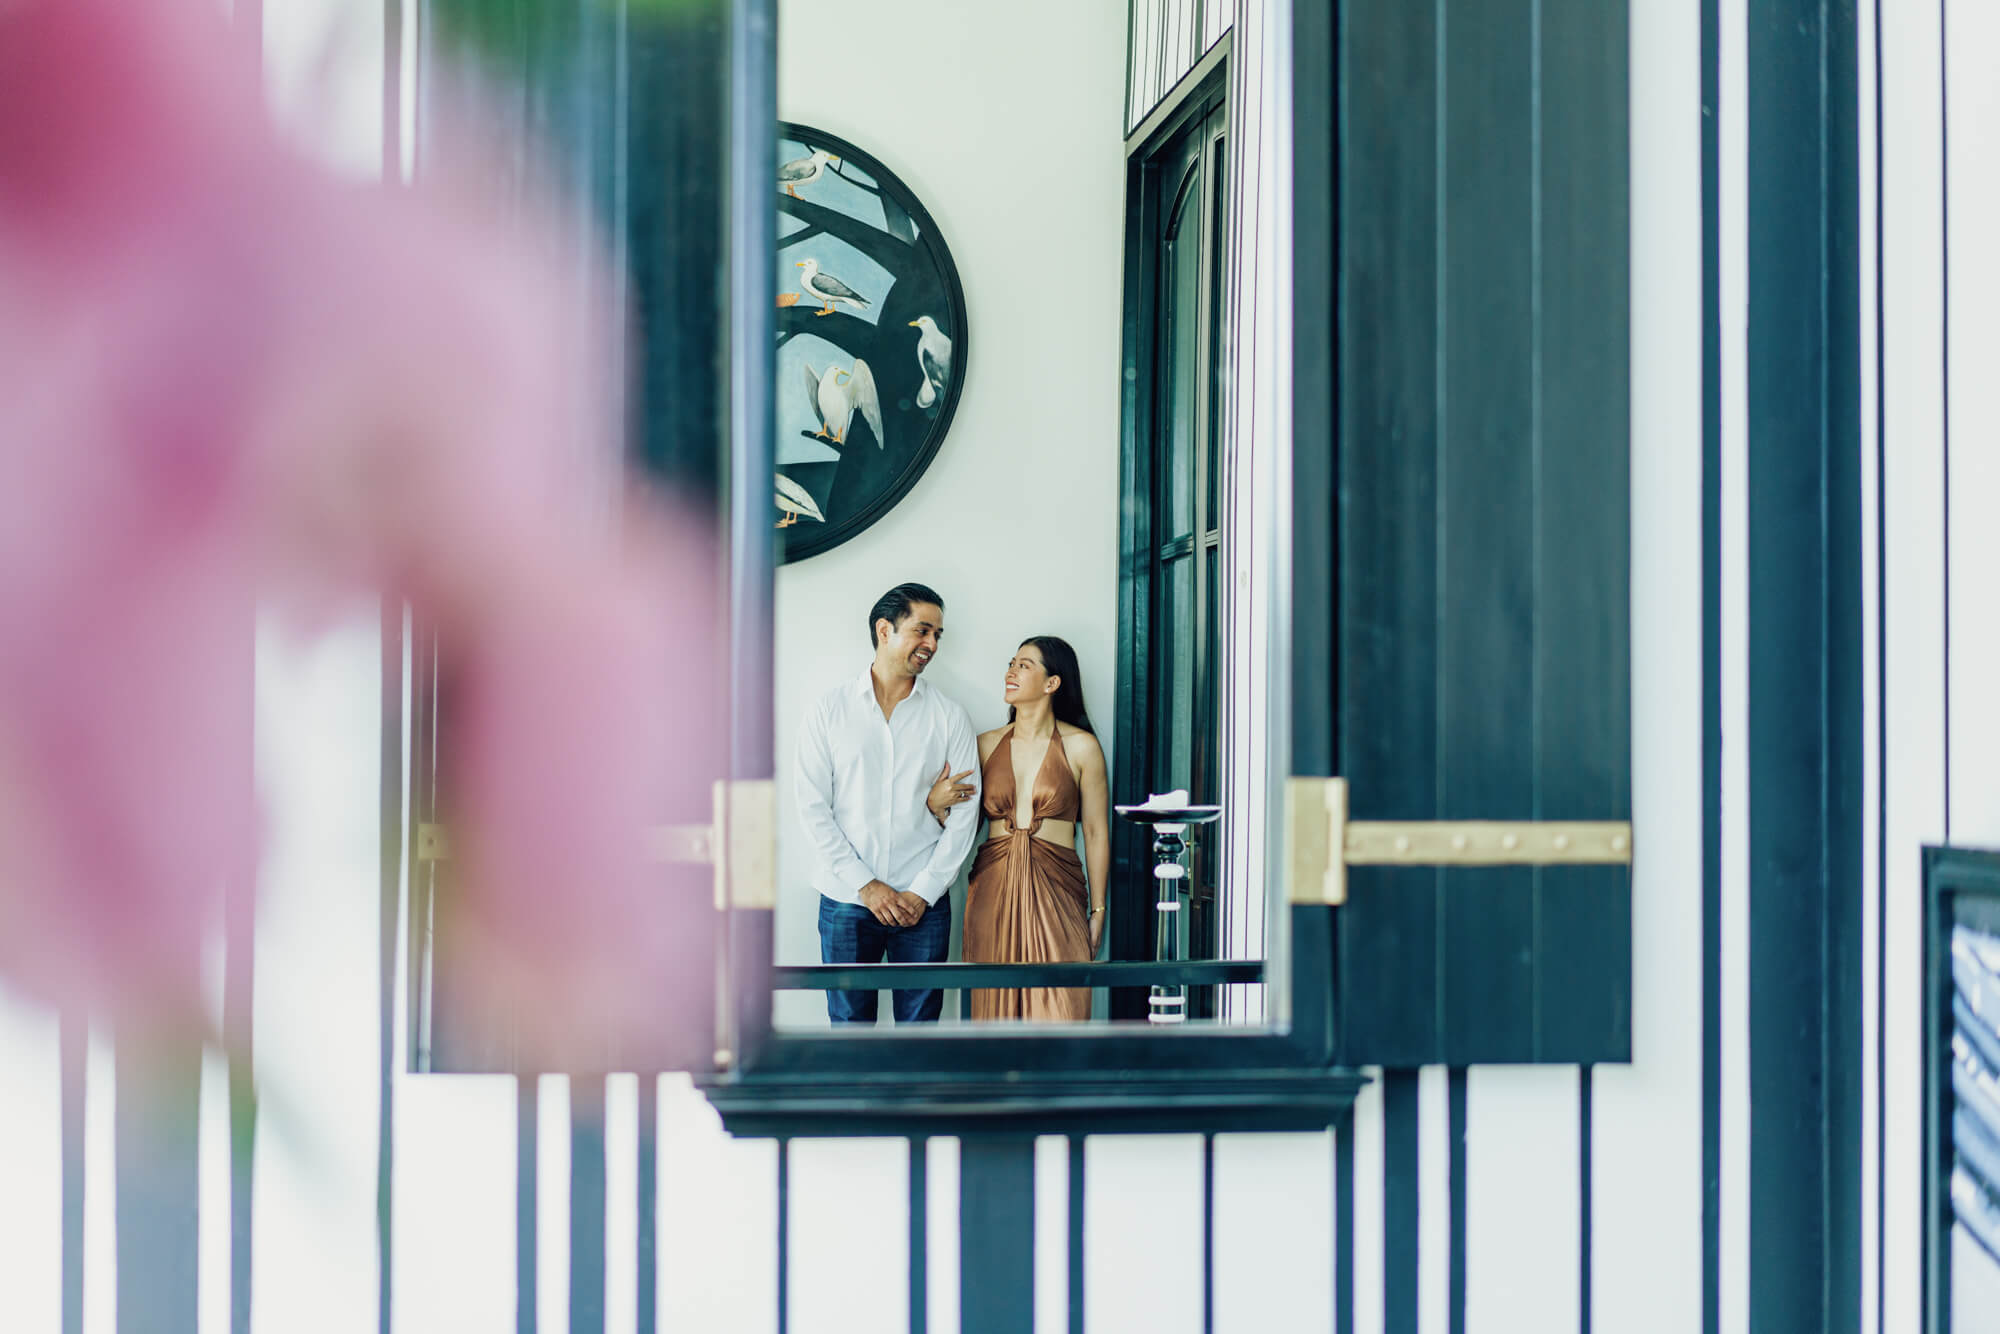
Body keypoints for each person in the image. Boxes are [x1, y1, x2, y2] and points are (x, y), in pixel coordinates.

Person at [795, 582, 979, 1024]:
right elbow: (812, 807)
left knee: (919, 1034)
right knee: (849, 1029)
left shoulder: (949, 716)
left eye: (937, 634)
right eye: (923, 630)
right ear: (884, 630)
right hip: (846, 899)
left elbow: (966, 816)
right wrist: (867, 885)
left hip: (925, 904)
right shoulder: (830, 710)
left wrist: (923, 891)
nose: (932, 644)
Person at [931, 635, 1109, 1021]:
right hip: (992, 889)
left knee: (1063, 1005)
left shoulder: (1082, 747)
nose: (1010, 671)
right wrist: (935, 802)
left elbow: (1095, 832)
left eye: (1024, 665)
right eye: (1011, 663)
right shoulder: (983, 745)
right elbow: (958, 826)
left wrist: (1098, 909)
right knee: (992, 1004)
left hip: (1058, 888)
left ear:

§ §

Go through the entries above and output them exactly, without pictures.

**RESULT OF THE EXERCISE:**
Body keypoints for each person in the image. Boxes are [x1, y1, x2, y2] and points are (x, y), in pixel coordinates.

Person at [795, 582, 979, 1024]:
right elbow: (812, 807)
left knee: (919, 1034)
right knee: (849, 1029)
left shoulder: (949, 716)
left eye: (937, 634)
right eye: (923, 630)
right ear: (884, 630)
right hip: (846, 899)
left elbow: (966, 816)
right wrist: (867, 885)
left hip: (925, 904)
right shoulder: (830, 710)
left wrist: (923, 891)
nose: (932, 644)
Person at [931, 635, 1109, 1021]:
right hip: (992, 889)
left knee: (1063, 1005)
left shoulder: (1082, 747)
nose: (1010, 671)
right wrist: (935, 802)
left elbow: (1095, 832)
left eye: (1024, 665)
right eye: (1011, 663)
right shoulder: (983, 745)
right elbow: (958, 826)
left wrist: (1098, 909)
right knee: (992, 1004)
left hip: (1058, 888)
left ear:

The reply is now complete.